In an opinion piece for the New York Times on Wednesday, the oldest-living former US President, Jimmy Carter, warned that the country "now teeters on the brink of a widening abyss".
"Without immediate action, we are at genuine risk of civil conflict and losing our precious democracy. Americans must set aside differences and work together before it is too late."
A week after the riot, Mr Trump was impeached by the House for incitement of insurrection, but acquitted by the Senate, which was then controlled by his fellow Republicans. He is still seen as holding sway over the party.
Of 10 Republicans who sided with Democrats in the lower chamber vote, two have resigned amid death threats, three others are facing Trump-backed election challenges, and four more have kept a low profile.
Wyoming's Liz Cheney was stripped of her Republican leadership position in the House, but is spearheading the congressional inquiry into the Capitol riot.

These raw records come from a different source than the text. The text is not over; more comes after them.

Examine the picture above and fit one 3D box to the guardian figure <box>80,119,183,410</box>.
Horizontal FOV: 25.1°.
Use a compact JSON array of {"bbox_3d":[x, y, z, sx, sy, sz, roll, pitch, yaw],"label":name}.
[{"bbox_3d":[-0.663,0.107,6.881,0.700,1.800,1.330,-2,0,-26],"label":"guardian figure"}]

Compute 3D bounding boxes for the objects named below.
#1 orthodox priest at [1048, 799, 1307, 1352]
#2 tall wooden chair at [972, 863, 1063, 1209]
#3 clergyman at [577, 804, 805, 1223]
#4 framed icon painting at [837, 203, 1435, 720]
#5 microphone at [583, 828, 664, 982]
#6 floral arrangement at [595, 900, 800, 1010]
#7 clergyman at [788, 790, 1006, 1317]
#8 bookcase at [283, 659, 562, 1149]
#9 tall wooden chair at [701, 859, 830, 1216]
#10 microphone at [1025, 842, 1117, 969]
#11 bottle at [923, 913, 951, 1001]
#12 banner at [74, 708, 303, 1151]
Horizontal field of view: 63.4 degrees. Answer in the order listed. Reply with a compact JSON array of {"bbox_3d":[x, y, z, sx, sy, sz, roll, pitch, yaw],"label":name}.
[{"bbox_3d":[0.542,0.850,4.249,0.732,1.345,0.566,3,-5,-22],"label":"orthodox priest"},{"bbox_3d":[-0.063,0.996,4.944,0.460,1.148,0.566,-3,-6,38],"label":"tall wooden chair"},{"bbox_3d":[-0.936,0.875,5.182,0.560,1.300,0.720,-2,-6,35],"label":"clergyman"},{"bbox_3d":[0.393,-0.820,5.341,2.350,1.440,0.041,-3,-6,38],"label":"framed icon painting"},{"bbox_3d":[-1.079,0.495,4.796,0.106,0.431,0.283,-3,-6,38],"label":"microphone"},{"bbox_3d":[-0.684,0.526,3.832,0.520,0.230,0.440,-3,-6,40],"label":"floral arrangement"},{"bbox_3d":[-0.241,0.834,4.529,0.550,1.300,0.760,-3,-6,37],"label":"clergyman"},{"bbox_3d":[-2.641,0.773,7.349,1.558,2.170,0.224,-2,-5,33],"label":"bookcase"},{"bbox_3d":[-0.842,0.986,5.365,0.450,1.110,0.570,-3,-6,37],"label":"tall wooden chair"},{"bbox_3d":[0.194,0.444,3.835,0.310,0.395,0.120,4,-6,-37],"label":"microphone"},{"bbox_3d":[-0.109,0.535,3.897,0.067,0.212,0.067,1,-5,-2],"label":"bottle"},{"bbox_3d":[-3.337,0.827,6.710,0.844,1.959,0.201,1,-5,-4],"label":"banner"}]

National divisions over the invasion of Congress are underscored by BBC interviews with American voters.
James Clark, 69, a life-long Republican voter in Virginia, said: "It was truly shocking. President Trump seemed intent on burning down the house before leaving Washington."
But Trump voter Keri Smith, 42, of Texas, argued that the Black Lives Matter protests were worse.
"We've seen stuff crazier than that happening on a weekly basis for the past two years," she said.
Laura Powers, a disaffected Republican, says she is "still horrified" by what she watched on TV that day.
"It was a horrible, dark day for democracy and it should never ever happen again," she said.
The riot has been described as the worst assault on the Capitol since the War of 1812. It is not the only such attack since that era.
In 1983 a female-led communist group bombed the US Senate. No-one was injured.
One of the co-defendants in that attack had her sentence in another case commuted by US President Bill Clinton.